The first thing to understand about chiropractic is that its primary objective is to treat the spine. The second thing to understand is alterations in the structure and function of the spine -- even minor -- can impact just about anything else in the body.
For example, much of the innervation to the digestive organs, such as the liver and pancreas, comes from parasympathetic nerve fibers that exit the spine in the cranial (head) and sacral (pelvic) regions of the body. If the function of those nerves is hindered by stress, tension or a subluxation, this could impact the normal functioning of those organs.
Many chiropractors also have nutritional counseling in their scope of practice and will make recommendations for dietary supplements as well as testing to evaluate nutritional status.
This long list of capabilities could make one wonder when they should use the services of a chiropractor. Before trying to answer such a question, however, it's important to determine what the chiropractor can actually do.
Services of a Chiropractor
While it seems like a simple and straightforward question, this doesn't always lead to a simple answer.
Chiropractors, just like any group of professionals, vary widely in terms of their training, experience and personal philosophy. While some chiropractors do work primarily hands-on administering spinal adjustments, there are a whole host of other treatment modalities which may be incorporated.
Some chiropractors, such as those which practice network spinal analysis, may employ very subtle and low-impact contacts to the spine as a more gentle approach. Some may use biofeedback techniques, specific exercises, cold laser therapy, kinesio-taping and traction machines.
Does chiropractic work?
This is another understandable, yet somewhat misguided question. The simplest answer is yes -- in some cases and in certain situations. But this is no different than any other medical or healing modality.
It really all depends on finding your own personal philosophy about health and finding a practitioner whom you trust and can see yourself working with over the long term. The important thing isn't to throw out the baby with the bath water and completely write off the whole field of chiropractic (or any other field for that matter) simply because a particular practitioner was unable to help or gave you a particular impression.

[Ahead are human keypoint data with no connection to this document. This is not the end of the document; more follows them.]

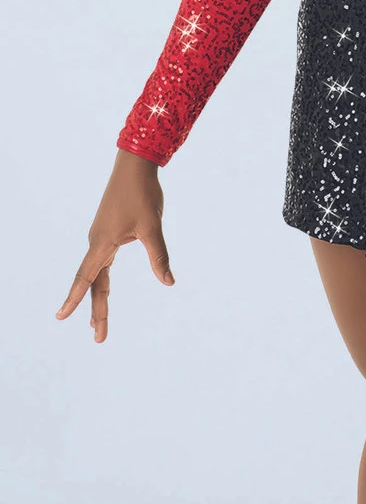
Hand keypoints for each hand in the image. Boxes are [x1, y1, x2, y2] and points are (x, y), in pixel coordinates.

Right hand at [55, 148, 175, 341]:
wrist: (135, 166)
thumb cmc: (142, 193)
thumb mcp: (152, 227)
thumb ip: (159, 256)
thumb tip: (169, 282)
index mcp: (103, 243)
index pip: (86, 279)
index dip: (74, 300)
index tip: (60, 317)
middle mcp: (97, 242)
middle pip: (92, 283)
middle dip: (95, 310)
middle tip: (99, 337)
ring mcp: (101, 236)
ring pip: (96, 274)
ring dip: (97, 297)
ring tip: (96, 321)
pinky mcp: (107, 231)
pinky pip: (101, 262)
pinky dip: (101, 280)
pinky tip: (102, 286)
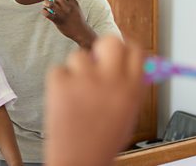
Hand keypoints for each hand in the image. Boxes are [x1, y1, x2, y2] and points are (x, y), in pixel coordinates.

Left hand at [42, 0, 96, 47]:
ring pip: (50, 3)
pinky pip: (47, 14)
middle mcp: (68, 6)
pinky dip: (44, 11)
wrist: (81, 32)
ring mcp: (63, 13)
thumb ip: (68, 2)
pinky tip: (45, 12)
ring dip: (45, 2)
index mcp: (72, 2)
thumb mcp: (76, 8)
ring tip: (45, 4)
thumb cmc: (77, 19)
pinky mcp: (58, 20)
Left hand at [44, 36, 144, 165]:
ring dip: (77, 70)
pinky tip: (64, 100)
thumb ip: (131, 86)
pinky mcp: (61, 83)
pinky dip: (59, 82)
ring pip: (79, 56)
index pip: (136, 50)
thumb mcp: (128, 113)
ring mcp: (85, 80)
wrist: (79, 161)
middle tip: (97, 61)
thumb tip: (130, 62)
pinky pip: (59, 70)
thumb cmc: (103, 140)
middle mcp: (111, 80)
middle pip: (110, 41)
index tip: (120, 50)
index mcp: (132, 88)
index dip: (127, 47)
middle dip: (103, 48)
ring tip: (77, 94)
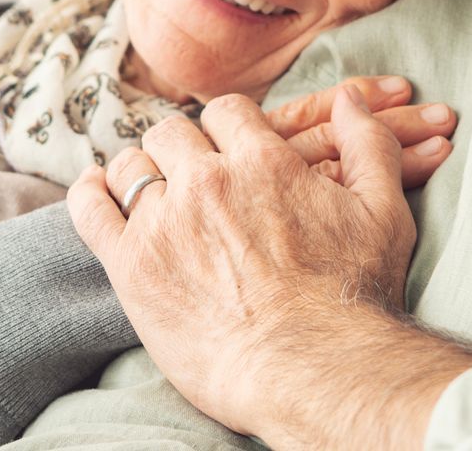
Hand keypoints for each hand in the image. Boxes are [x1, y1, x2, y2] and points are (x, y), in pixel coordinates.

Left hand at [68, 80, 471, 448]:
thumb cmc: (353, 298)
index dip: (226, 127)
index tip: (227, 148)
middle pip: (172, 132)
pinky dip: (89, 192)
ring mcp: (163, 221)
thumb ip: (368, 144)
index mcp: (262, 161)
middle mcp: (207, 181)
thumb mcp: (382, 212)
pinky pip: (89, 207)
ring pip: (131, 165)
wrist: (311, 372)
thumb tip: (350, 99)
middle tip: (191, 176)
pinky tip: (96, 190)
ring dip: (142, 172)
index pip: (225, 110)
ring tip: (152, 194)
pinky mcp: (131, 265)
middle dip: (182, 147)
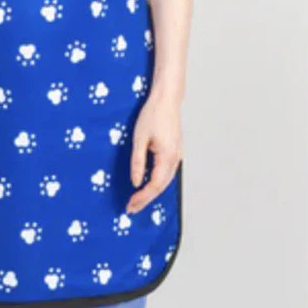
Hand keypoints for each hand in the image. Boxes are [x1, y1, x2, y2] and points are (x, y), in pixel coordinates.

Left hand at [126, 91, 182, 213]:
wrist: (166, 100)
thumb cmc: (152, 115)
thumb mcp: (139, 138)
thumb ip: (138, 162)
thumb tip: (135, 182)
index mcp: (167, 157)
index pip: (155, 185)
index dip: (142, 198)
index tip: (130, 205)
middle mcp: (175, 159)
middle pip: (161, 186)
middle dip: (146, 199)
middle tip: (131, 208)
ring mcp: (177, 155)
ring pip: (165, 181)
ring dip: (152, 191)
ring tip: (137, 199)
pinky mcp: (175, 151)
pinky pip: (166, 172)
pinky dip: (157, 181)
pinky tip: (147, 183)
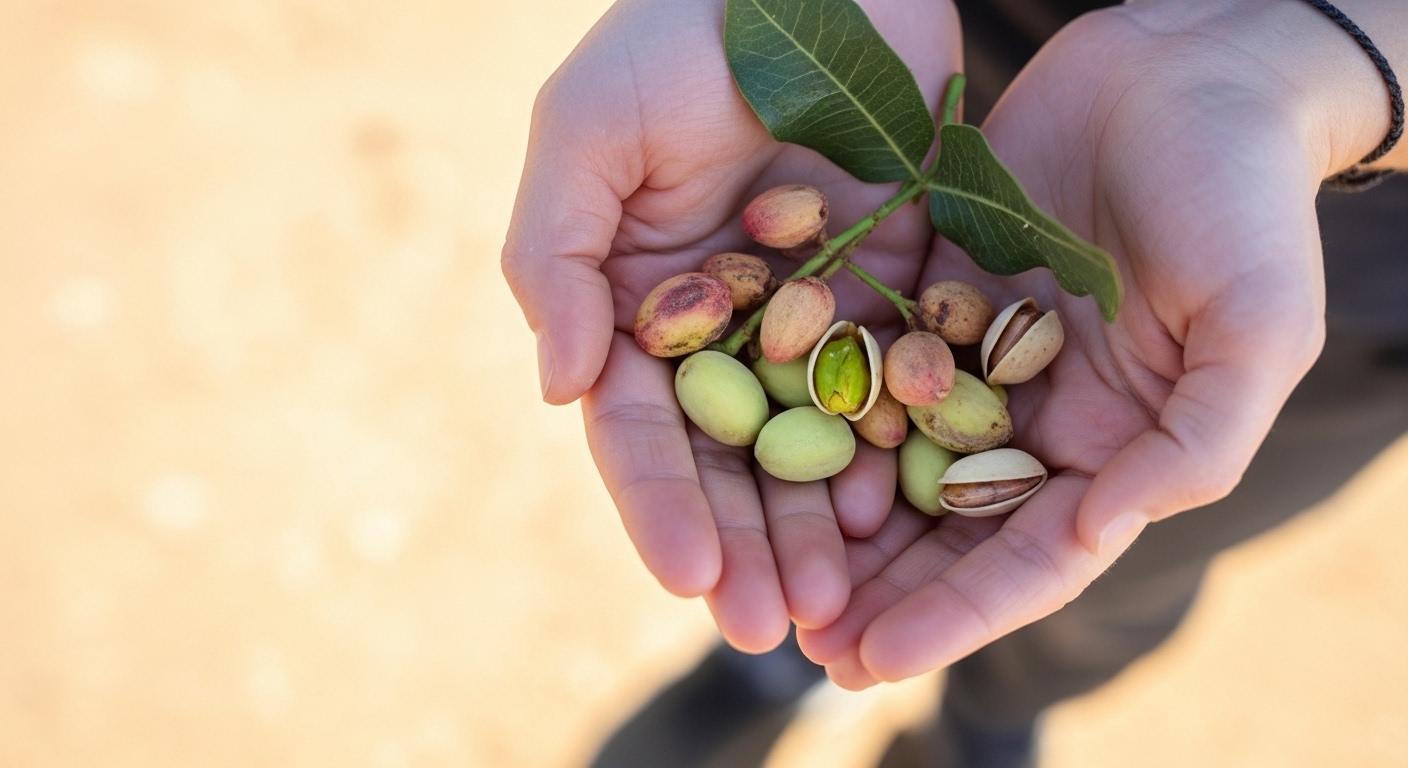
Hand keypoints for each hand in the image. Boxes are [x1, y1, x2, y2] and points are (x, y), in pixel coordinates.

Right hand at [501, 0, 960, 650]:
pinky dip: (904, 447)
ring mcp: (814, 313)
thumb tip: (557, 390)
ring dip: (823, 526)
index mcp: (638, 302)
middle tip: (776, 630)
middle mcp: (724, 325)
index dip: (661, 507)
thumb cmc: (675, 30)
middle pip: (731, 460)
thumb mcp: (585, 128)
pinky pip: (902, 381)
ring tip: (845, 602)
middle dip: (748, 547)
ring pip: (816, 443)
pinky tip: (916, 508)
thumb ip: (554, 256)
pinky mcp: (898, 288)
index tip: (692, 577)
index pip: (641, 428)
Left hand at [799, 0, 1404, 685]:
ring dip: (835, 522)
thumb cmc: (1244, 196)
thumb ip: (1195, 442)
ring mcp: (976, 353)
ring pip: (893, 455)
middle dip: (882, 592)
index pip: (1029, 556)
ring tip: (769, 576)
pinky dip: (820, 409)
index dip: (957, 614)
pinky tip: (759, 449)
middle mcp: (1039, 414)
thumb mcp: (1256, 325)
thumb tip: (1097, 530)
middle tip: (805, 650)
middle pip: (948, 526)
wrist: (1188, 72)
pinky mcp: (930, 293)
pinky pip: (865, 359)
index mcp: (1116, 444)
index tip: (878, 660)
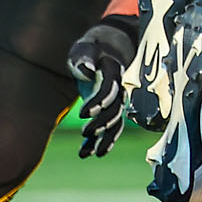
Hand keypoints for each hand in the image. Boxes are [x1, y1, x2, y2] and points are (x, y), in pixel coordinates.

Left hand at [66, 15, 138, 157]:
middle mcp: (119, 88)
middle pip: (114, 110)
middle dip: (100, 124)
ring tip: (85, 154)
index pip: (109, 89)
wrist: (106, 50)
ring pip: (114, 124)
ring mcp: (117, 101)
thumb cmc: (92, 48)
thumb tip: (86, 69)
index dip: (98, 102)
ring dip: (102, 139)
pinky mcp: (111, 109)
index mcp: (113, 72)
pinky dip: (100, 141)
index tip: (83, 114)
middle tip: (84, 133)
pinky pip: (110, 129)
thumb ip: (84, 57)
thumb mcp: (85, 48)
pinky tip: (88, 153)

Generally, the popularity and history of the field shows its methods are workable and likely to be a good option for any sort of back, neck or shoulder discomfort. However, chiropractic can certainly be an aid in a much wider range of conditions, from impaired digestive function, to chronic inflammation and even mood disorders.
Explore the options with your primary care physician and, if interested, sit down with a chiropractor for a consultation to discuss your symptoms and their plan to treat them. As you should with any doctor or medical treatment, get all your questions answered to make the best decision.